Scientists say the study of soils is aimed at keeping the earth productive and preventing disasters such as the Dust Bowl of the 1930s, when degraded soils and years of drought ruined farmers across Oklahoma and Texas.

While the Dust Bowl was dramatic, soil degradation is a common problem, experts say.

A United Nations study estimated that 17 million acres of farmland is taken out of production each year worldwide because of soil degradation caused by overtilling and soil erosion.

"A lot of people think of soil as dirt but, in fact, it's a resource, and it takes management of that resource for it to continue producing," says Pat Millner, research leader of the Beltsville lab where Wright is assigned.

Wright, who has been working on glomalin since she arrived at Beltsville in 1992, has found that heavy tilling and the use of phosphorus-rich fertilizers tend to lower glomalin levels and damage soils.
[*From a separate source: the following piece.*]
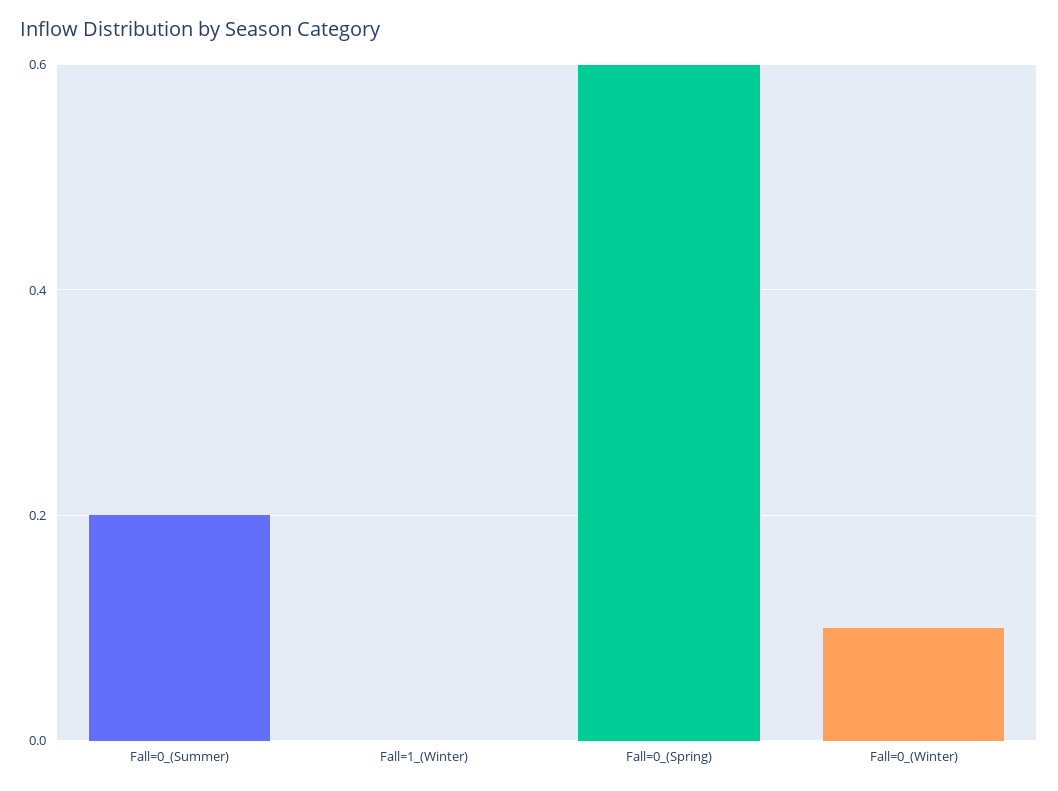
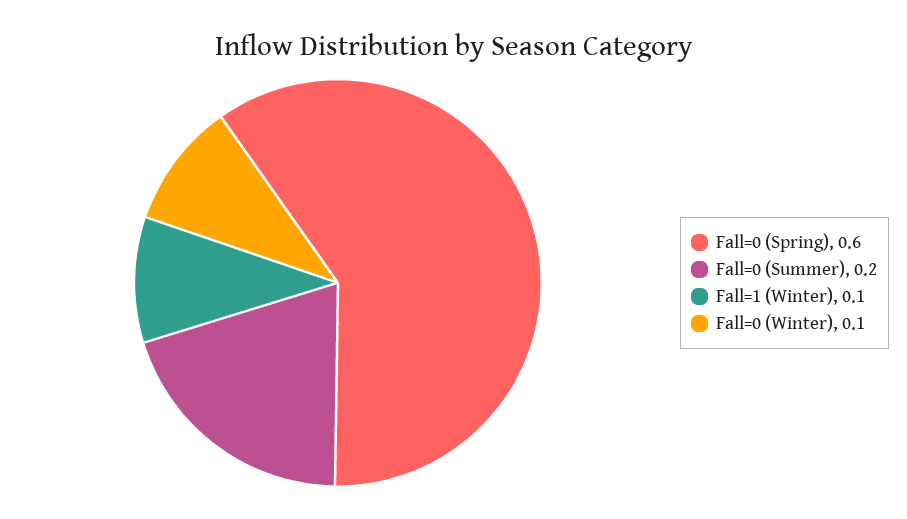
Fall=1_(Winter): 0 -> 0.1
She published her findings in the summer 1996 issue of Plant and Soil and expects to have another article updating her work published in the same journal in the next five or six months.

Wright says that her work has confirmed what farmers have long known: that untilled soil is richer and better at producing crops. But now scientists know why -- because untilled soil has a higher content of glomalin.
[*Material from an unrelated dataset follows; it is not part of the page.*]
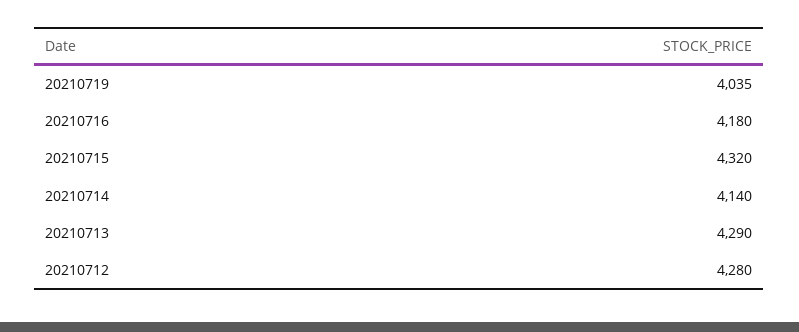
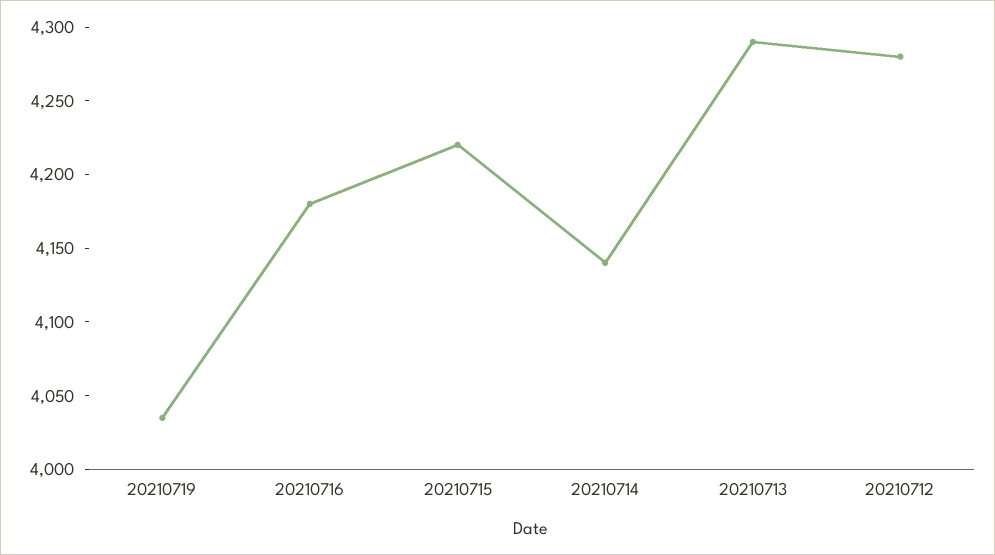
20210715: 4320 -> 4220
"This gives us a way to measure soil quality and to stabilize the soil or come up with ways to build depleted soil back up again, over a short period of time," she says. "We're talking two to three months, instead of years."
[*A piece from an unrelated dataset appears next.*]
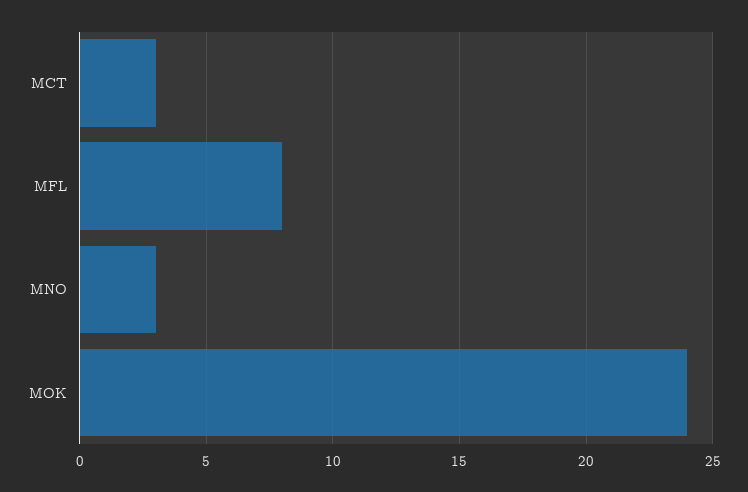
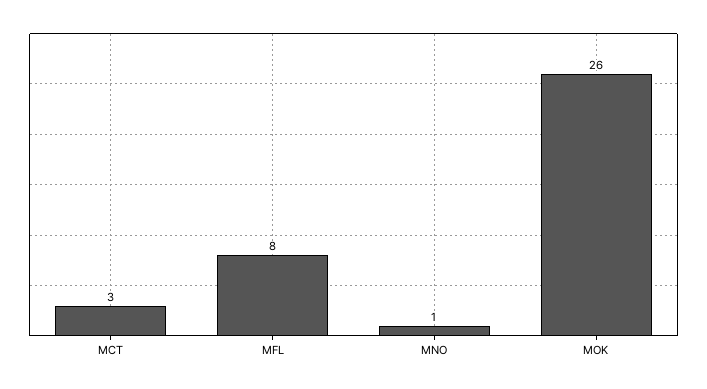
MNO: 3 -> 1
MOK: 24 -> 26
Wright's lab is filled with evidence of her work and its results.

In a basement storage room, she is growing grass under artificial lamps to produce the fungus that secretes glomalin. The grasses, which range from about six inches to about three feet high, are needed to serve as hosts for the types of fungus that secrete glomalin, she says.

Wright also has taped to a refrigerator several plastic bags of soil that she has washed in a solution to reveal glomalin content.

A bag filled from a heavily tilled cotton field near Lubbock, shows a fine-grained, dried-out soil that looks as if it would disappear in a summer wind.

Alongside are bags filled with soils of a slightly better quality -- untilled soils from Texas.

And then there is the best grade -- a bag of untilled "Hagerstown soil," common throughout the mid-Atlantic states. It contains the rich brown earth that farmers crave and has the highest content of glomalin, Wright says.

"This is the quality of soil that people are looking for," she says, sifting it through her fingers.